Based on the foregoing, we are of the opinion that:
     1. The Indenture has been duly and validly authorized, executed and delivered by each of the Delaware Entities. The Indenture constitutes a legal, valid and binding obligation of the Registrants enforceable against the Registrants in accordance with the terms thereof, except insofar as enforceability thereof may be limited by (a) bankruptcy, insolvency, reorganization, fraudulent conveyance, moratorium or other similar laws affecting creditors’ rights generally, or (b) general principles of equity.
     2. The Exchange Notes and the guarantees thereof by the Registrants (other than the Issuers) pursuant to the terms of the Indenture have been duly authorized by Finance Corp. and the other Delaware Entities, respectively.

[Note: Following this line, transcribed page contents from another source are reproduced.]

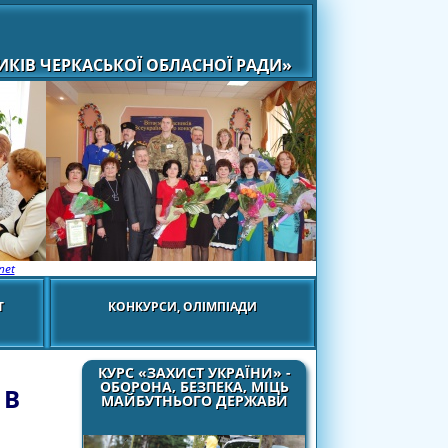
КІВ ЧЕРКАСЬКОЇ ОБЛАСНОЇ РАДИ»
net
Т
КОНКУРСИ, ОЛІМПІАДИ
КУРС «ЗАХИСТ УКРАЇНИ» -
ОБОРОНА, БЕЗПЕКА, МІЦЬ
 В
МАЙБУТНЬОГО ДЕРЖАВИ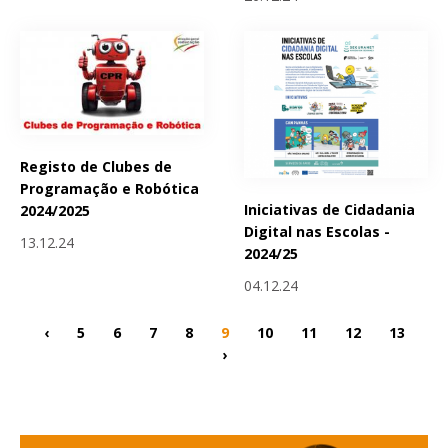
Registo de Clubes de
Programação e Robótica
Iniciativas de Cidadania
2024/2025
Digital nas Escolas -
13.12.24
2024/25
04.12.24
‹
5
6
7
8
9
10
11
12
13
›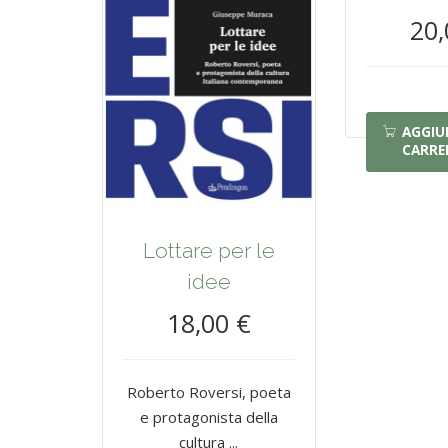
20,
AGGIU
CARRE
Lottare per le
idee
18,00 €
Roberto Roversi, poeta
e protagonista della
cultura ...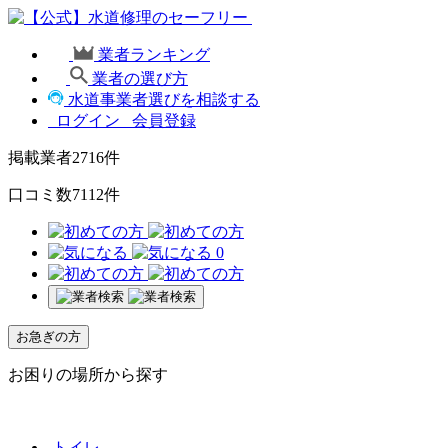
業者ランキング
業者の選び方
水道事業者選びを相談する
ログイン
会員登録
掲載業者
2716
件
口コミ数
7112
件
0
お急ぎの方
お困りの場所から探す
トイレ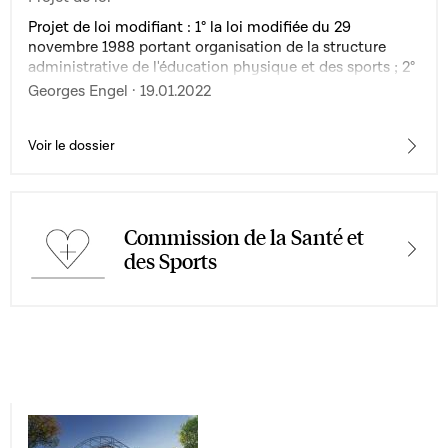
Projet de loi modifiant : 1° la loi modifiée du 29
novembre 1988 portant organisation de la structure
administrative de l'éducation physique et des sports ; 2°
la loi modifiée du 3 août 2005 concernant le sport ; 3° la
Georges Engel · 19.01.2022
loi modifiée du 31 juillet 2006 portant introduction d'un
Code du travail
Voir le dossier
Commission de la Santé et
des Sports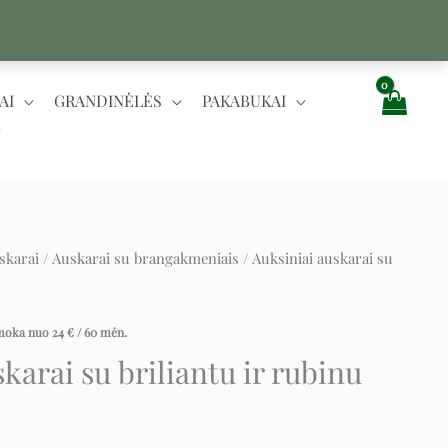
AI
GRANDINĖLĖS
PAKABUKAI
skarai
/
Auskarai su brangakmeniais
/ Auksiniai auskarai su
rent
ce
įmoka nuo
24
€
/ 60 mėn.
karai su briliantu ir rubinu
 €.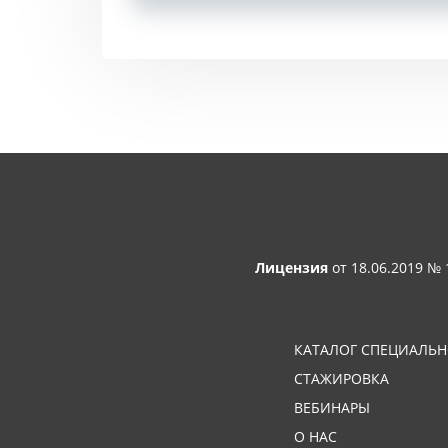
Лицензия
от 18.06.2019 №
КАТАЛОГ СПЕЦИАЛЬ
СТАЖИРОВКА
ВЕБИНАРЫ
О НАС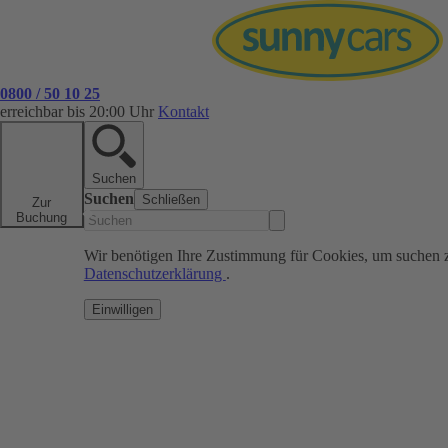
0800 / 50 10 25
erreichbar bis 20:00 Uhr
Kontakt
Suchen
Suchen
Schließen
Zur
Buchung
Wir benötigen Ihre Zustimmung für Cookies, um suchen 
Datenschutzerklärung
.
Einwilligen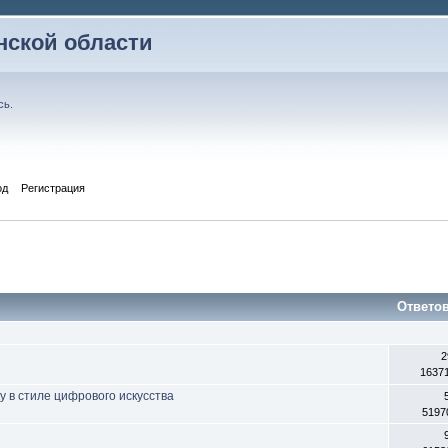
ской области
сь
.
од
Регистрация
Ответо
2
1637
 в стиле цифрового искусства
5197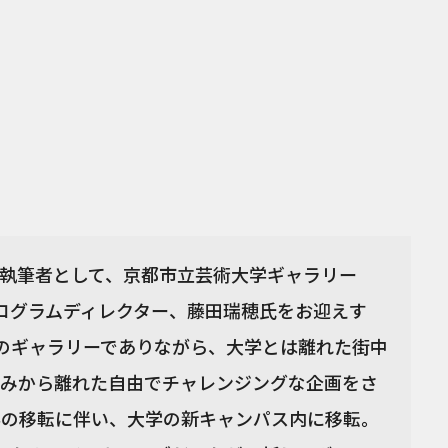
執筆者として、京都市立芸術大学ギャラリー
プログラムディレクター、藤田瑞穂氏をお迎えす
属のギャラリーでありながら、大学とは離れた街中
みから離れた自由でチャレンジングな企画をさ
大学の移転に伴い、大学の新キャンパス内に移転。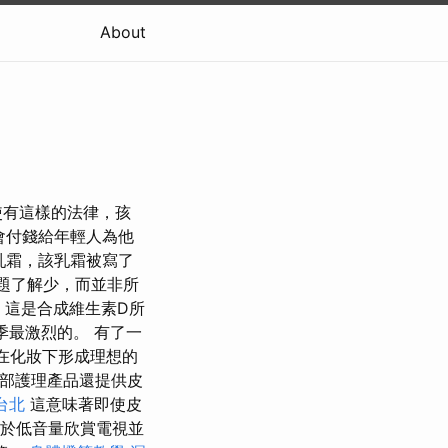
About
使有這樣的法律，孩
會付錢給年輕人為他
乳霜，該乳霜被寫了
題了解少，而並非所
，這是合成維生素D所
季最激烈的。 有了一
在化妝下形成理想的
面部護理產品還提供皮
台北
這意味著即使皮
助於低音量欣賞電視並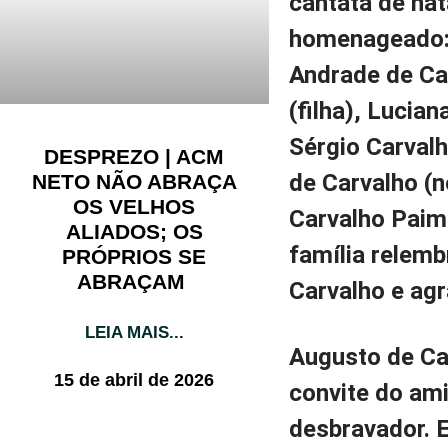
cantata de nat
homenageado: 
Andrade de Car
(filha), Lucia
Sérgio Carvalh
DESPREZO | ACM
de Carvalho (n
NETO NÃO ABRAÇA
OS VELHOS
Carvalho Paim 
ALIADOS; OS
família relem
PRÓPRIOS SE
ABRAÇAM
Carvalho e ag
LEIA MAIS...
Augusto de Ca
15 de abril de 2026
convite do am
desbravador. 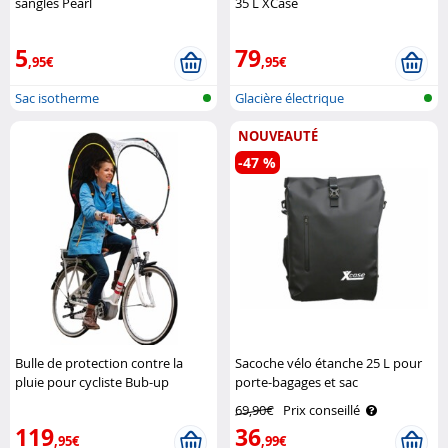
sangles Pearl
35 L XCase
5
79
,95€
,95€
Sac isotherme
Glacière électrique
NOUVEAUTÉ
-47 %
Bulle de protection contre la
Sacoche vélo étanche 25 L pour
pluie pour cycliste Bub-up
porte-bagages et sac
bandoulière XCase
69,90€
Prix conseillé
119
36
,95€
,99€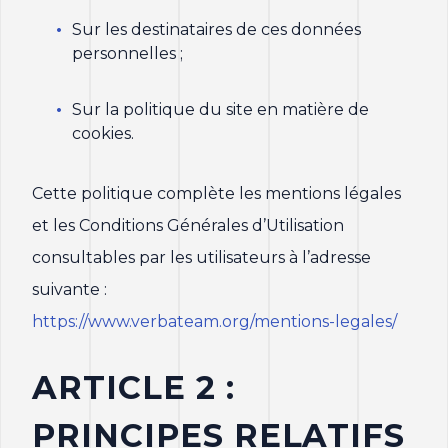
Sur les destinataires de ces données
personnelles ;
Sur la politique du site en matière de
cookies.
Cette politique complète les mentions légales
et les Conditions Générales d’Utilisation
consultables par les utilisateurs à l’adresse
suivante :
https://www.verbateam.org/mentions-legales/
ARTICLE 2 :
PRINCIPES RELATIFS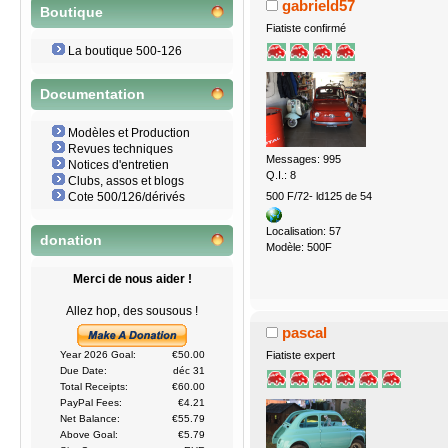
gabrield57
Boutique
Fiatiste confirmé
La boutique 500-126
Documentation
Modèles et Production
Revues techniques
Messages: 995
Notices d'entretien
Q.I.: 8
Clubs, assos et blogs
500 F/72- ld125 de 54
Cote 500/126/dérivés
Localisation: 57
donation
Modèle: 500F
Merci de nous aider !
Allez hop, des sousous !
pascal
Fiatiste expert
Year 2026 Goal:
€50.00
Due Date:
déc 31
Total Receipts:
€60.00
PayPal Fees:
€4.21
Net Balance:
€55.79
Above Goal:
€5.79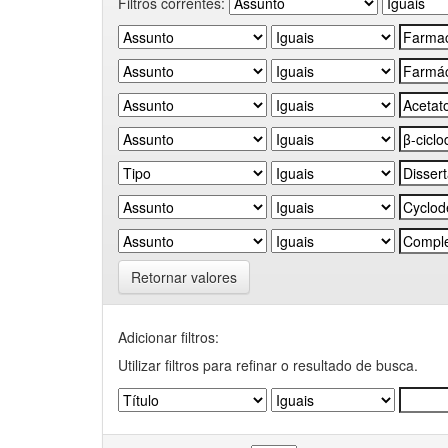
Filtros correntes:
Retornar valores
Adicionar filtros:
Utilizar filtros para refinar o resultado de busca.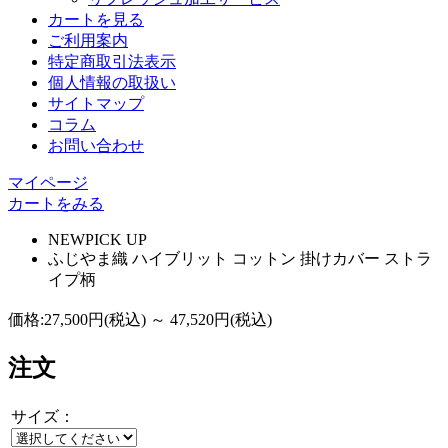
カートを見る
ご利用案内
特定商取引法表示
個人情報の取扱い
サイトマップ
コラム
お問い合わせ
マイページ
カートをみる
NEW
PICK UP
ふじやま織 ハイブリット コットン 掛けカバー ストラ
イプ柄
価格:
27,500円
(税込)
～
47,520円
(税込)
注文
サイズ：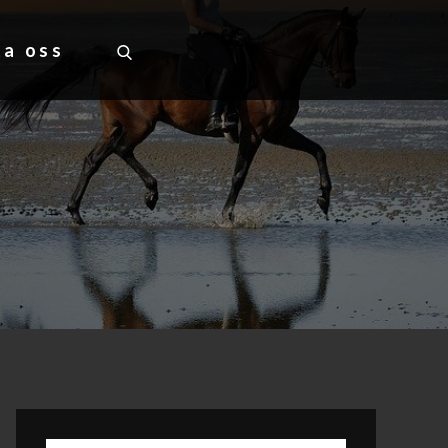
ta oss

The Exchange Notes and the guarantees thereof by the Registrants (other than the Issuers) pursuant to the terms of the Indenture constitute legal, valid and binding obligations of the Issuers and the other Registrants, respectively, entitled to the benefits of the Indenture and enforceable against the Issuers and the other Registrants, respectively, in accordance with their terms, except insofar as enforceability thereof may be limited by (a) bankruptcy, insolvency, reorganization, fraudulent conveyance, moratorium or other similar laws affecting creditors’ rights generally or (b) general principles of equity.
     3. As stated in the section entitled “Material United States Federal Income Tax Consequences” contained in the Registration Statement, the exchange of Original Notes for Exchange Notes by holders will not be a taxable exchange for federal income tax purposes, and holders will not recognize any taxable gain or loss or any interest income as a result of such exchange. The section entitled “Material United States Federal Income Tax Consequences” contained in the Registration Statement is hereby incorporated by reference and is true in all material respects.
The opinions expressed herein are limited to the matters stated herein and no opinion is implied or may be inferred beyond the matters expressly stated. We do not express an opinion as to matters arising under the laws of any jurisdiction, other than the laws of the State of New York, the Delaware General Corporation Law, the Delaware Limited Liability Company Act and the Federal laws of the United States. The opinions expressed herein are expressed as of the date hereof and we undertake no duty or obligation to update such opinions.
We hereby consent to being named as counsel for the Issuers and the other Registrants in the Registration Statement and under the caption “Legal Matters” in the prospectus included in the Registration Statement and to the filing of this opinion as an exhibit to the Registration Statement or any amendment thereto. In giving such consent, we do not admit that we are in the category of persons whose consent is required under Section 7 of the Securities Act.